[Stored data entries]
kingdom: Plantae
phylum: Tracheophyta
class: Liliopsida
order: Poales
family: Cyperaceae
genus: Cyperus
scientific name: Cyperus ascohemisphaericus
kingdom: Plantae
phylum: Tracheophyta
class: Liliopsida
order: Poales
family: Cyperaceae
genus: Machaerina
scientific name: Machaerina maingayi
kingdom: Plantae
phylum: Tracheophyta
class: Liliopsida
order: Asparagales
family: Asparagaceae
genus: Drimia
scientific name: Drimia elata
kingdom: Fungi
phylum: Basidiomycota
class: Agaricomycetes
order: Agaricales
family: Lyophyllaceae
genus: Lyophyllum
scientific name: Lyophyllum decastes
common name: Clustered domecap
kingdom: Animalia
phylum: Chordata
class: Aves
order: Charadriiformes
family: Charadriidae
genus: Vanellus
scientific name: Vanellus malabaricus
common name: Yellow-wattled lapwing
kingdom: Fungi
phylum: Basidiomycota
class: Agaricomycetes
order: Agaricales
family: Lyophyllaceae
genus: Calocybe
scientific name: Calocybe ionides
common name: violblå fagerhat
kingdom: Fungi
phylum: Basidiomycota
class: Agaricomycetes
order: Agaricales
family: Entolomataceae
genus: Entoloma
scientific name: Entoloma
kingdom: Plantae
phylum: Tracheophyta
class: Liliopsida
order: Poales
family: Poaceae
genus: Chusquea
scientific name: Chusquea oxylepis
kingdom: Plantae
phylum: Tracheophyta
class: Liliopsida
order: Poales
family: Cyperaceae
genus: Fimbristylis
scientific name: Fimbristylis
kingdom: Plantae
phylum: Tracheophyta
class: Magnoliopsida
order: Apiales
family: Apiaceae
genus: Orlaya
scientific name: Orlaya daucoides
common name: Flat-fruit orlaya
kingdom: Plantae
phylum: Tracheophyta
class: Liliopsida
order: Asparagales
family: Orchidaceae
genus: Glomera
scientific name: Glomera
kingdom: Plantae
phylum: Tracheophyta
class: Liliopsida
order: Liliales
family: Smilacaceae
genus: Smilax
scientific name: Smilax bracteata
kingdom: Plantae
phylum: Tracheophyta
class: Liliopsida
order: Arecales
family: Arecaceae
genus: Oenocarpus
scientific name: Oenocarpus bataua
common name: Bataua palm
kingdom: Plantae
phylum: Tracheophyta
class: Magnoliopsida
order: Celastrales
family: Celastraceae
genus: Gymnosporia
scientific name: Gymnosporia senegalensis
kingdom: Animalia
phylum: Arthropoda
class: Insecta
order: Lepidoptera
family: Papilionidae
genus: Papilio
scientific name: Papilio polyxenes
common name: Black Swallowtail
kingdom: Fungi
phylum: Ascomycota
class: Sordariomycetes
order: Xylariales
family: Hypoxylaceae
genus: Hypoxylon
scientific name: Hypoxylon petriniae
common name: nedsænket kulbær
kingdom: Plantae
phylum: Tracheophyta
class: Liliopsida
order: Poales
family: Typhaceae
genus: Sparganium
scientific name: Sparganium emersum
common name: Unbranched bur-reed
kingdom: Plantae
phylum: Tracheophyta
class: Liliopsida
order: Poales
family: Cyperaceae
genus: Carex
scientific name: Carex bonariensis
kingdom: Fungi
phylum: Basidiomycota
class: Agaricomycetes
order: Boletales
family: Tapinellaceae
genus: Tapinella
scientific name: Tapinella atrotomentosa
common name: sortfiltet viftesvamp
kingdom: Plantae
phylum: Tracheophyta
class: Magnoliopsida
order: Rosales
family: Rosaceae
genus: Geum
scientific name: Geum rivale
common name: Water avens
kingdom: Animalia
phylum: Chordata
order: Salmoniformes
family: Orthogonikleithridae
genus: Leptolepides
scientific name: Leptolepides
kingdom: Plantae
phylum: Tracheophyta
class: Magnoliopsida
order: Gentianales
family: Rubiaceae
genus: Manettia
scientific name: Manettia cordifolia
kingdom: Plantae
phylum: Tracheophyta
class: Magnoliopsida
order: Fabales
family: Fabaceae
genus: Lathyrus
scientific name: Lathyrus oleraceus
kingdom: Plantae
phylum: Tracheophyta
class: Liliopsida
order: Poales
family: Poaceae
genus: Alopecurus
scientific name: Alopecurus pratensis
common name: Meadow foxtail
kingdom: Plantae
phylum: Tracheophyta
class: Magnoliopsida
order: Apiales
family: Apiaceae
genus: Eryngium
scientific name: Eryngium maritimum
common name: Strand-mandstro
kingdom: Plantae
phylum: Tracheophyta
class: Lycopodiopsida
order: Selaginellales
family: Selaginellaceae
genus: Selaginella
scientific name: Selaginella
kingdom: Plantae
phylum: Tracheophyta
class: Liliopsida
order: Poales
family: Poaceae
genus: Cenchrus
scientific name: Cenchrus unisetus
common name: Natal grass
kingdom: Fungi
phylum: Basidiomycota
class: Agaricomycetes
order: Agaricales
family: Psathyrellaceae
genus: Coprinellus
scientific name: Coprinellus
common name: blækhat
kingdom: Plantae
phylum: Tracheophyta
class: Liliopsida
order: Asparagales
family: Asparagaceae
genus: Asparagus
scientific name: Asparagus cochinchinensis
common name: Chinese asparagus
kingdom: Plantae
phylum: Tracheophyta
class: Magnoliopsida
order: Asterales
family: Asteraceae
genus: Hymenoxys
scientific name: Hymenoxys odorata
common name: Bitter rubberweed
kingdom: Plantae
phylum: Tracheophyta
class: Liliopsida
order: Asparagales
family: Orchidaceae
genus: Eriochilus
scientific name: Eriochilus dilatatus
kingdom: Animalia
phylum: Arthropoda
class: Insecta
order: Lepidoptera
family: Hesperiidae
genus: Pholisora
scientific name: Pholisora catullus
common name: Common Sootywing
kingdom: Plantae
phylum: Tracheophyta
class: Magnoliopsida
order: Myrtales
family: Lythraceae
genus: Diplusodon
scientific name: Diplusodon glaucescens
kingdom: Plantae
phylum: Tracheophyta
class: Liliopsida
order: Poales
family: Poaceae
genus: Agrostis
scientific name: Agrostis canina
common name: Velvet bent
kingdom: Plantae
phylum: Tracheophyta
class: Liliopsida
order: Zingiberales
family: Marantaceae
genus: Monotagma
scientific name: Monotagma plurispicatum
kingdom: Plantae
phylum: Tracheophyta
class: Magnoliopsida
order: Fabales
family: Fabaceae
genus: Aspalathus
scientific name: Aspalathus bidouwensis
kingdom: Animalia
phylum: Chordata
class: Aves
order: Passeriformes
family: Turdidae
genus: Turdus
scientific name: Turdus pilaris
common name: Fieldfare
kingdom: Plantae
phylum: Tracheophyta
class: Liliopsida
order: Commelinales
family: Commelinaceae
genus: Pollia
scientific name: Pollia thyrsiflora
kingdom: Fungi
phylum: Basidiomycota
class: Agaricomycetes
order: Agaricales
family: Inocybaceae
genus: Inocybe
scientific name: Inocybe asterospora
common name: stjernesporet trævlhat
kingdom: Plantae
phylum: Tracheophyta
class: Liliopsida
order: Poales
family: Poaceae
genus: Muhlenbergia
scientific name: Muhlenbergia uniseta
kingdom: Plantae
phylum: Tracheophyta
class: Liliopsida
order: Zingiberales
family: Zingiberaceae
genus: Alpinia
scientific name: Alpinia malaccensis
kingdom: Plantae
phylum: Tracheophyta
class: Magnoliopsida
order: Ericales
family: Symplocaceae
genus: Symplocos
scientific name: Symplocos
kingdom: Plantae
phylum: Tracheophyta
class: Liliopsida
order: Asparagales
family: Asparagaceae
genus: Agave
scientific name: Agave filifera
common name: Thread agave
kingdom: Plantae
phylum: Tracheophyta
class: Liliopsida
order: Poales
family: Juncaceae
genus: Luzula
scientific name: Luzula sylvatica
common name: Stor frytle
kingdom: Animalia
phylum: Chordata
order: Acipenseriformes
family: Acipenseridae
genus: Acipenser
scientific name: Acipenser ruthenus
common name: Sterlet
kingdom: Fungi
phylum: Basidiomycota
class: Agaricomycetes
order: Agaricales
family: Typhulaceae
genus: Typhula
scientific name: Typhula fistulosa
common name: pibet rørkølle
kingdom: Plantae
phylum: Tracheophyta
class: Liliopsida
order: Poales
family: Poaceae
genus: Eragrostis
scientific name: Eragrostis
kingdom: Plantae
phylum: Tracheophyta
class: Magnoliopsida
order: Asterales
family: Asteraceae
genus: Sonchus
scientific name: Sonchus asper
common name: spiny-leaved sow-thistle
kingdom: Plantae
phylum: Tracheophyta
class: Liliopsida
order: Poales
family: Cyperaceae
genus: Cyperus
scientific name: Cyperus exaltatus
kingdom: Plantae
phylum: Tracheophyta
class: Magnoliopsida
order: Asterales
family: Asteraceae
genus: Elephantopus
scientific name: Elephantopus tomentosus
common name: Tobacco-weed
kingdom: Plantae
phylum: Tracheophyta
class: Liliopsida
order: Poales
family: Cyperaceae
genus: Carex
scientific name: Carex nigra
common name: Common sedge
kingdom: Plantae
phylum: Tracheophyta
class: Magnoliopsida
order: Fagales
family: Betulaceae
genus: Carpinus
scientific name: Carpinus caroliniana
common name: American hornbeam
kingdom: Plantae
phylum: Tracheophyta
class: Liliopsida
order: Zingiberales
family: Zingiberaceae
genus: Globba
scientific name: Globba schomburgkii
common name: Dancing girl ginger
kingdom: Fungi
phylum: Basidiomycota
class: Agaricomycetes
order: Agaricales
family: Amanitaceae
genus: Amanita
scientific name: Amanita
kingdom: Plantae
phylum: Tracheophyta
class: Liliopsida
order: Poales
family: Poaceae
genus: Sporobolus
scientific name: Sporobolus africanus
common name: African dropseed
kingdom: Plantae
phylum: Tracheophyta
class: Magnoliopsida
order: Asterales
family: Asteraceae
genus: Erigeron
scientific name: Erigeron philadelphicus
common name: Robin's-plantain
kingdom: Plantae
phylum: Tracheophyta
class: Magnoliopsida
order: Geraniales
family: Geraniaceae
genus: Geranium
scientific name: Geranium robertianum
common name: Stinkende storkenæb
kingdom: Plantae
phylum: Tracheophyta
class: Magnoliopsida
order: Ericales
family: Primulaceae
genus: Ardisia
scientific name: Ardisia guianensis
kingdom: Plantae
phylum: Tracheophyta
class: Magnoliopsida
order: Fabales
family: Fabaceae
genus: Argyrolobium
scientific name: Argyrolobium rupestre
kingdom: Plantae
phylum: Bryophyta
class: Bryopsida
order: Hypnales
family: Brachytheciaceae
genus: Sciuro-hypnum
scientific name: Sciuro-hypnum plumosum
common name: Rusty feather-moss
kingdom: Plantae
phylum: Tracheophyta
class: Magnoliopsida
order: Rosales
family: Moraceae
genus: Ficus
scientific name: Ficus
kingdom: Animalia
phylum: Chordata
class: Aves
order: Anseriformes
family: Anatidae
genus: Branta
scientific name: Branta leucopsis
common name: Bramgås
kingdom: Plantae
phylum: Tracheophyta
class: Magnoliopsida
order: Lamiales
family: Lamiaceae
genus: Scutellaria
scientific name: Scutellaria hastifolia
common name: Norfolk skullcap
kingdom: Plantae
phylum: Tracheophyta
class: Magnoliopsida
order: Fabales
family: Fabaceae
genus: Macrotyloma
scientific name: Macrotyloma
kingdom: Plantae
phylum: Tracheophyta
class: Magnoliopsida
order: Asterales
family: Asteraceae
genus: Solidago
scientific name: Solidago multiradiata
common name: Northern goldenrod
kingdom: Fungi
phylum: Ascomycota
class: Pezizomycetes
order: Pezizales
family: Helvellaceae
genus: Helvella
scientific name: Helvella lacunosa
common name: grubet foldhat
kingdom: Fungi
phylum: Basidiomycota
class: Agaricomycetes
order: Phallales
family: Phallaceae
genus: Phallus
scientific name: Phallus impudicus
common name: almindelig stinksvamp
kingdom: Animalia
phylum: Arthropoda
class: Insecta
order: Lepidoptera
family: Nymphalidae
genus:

Direction. Reproduce, word for word, the lines of the listing above from the line containing "scientific name: Helvella lacunosa" through the end of the listing, with both ends included.

Task solution.
scientific name: Helvella lacunosa
common name: grubet foldhat
kingdom: Fungi
phylum: Basidiomycota
class: Agaricomycetes
order: Phallales
family: Phallaceae
genus: Phallus
scientific name: Phallus impudicus
common name: almindelig stinksvamp
kingdom: Animalia
phylum: Arthropoda
class: Insecta
order: Lepidoptera
family: Nymphalidae
genus:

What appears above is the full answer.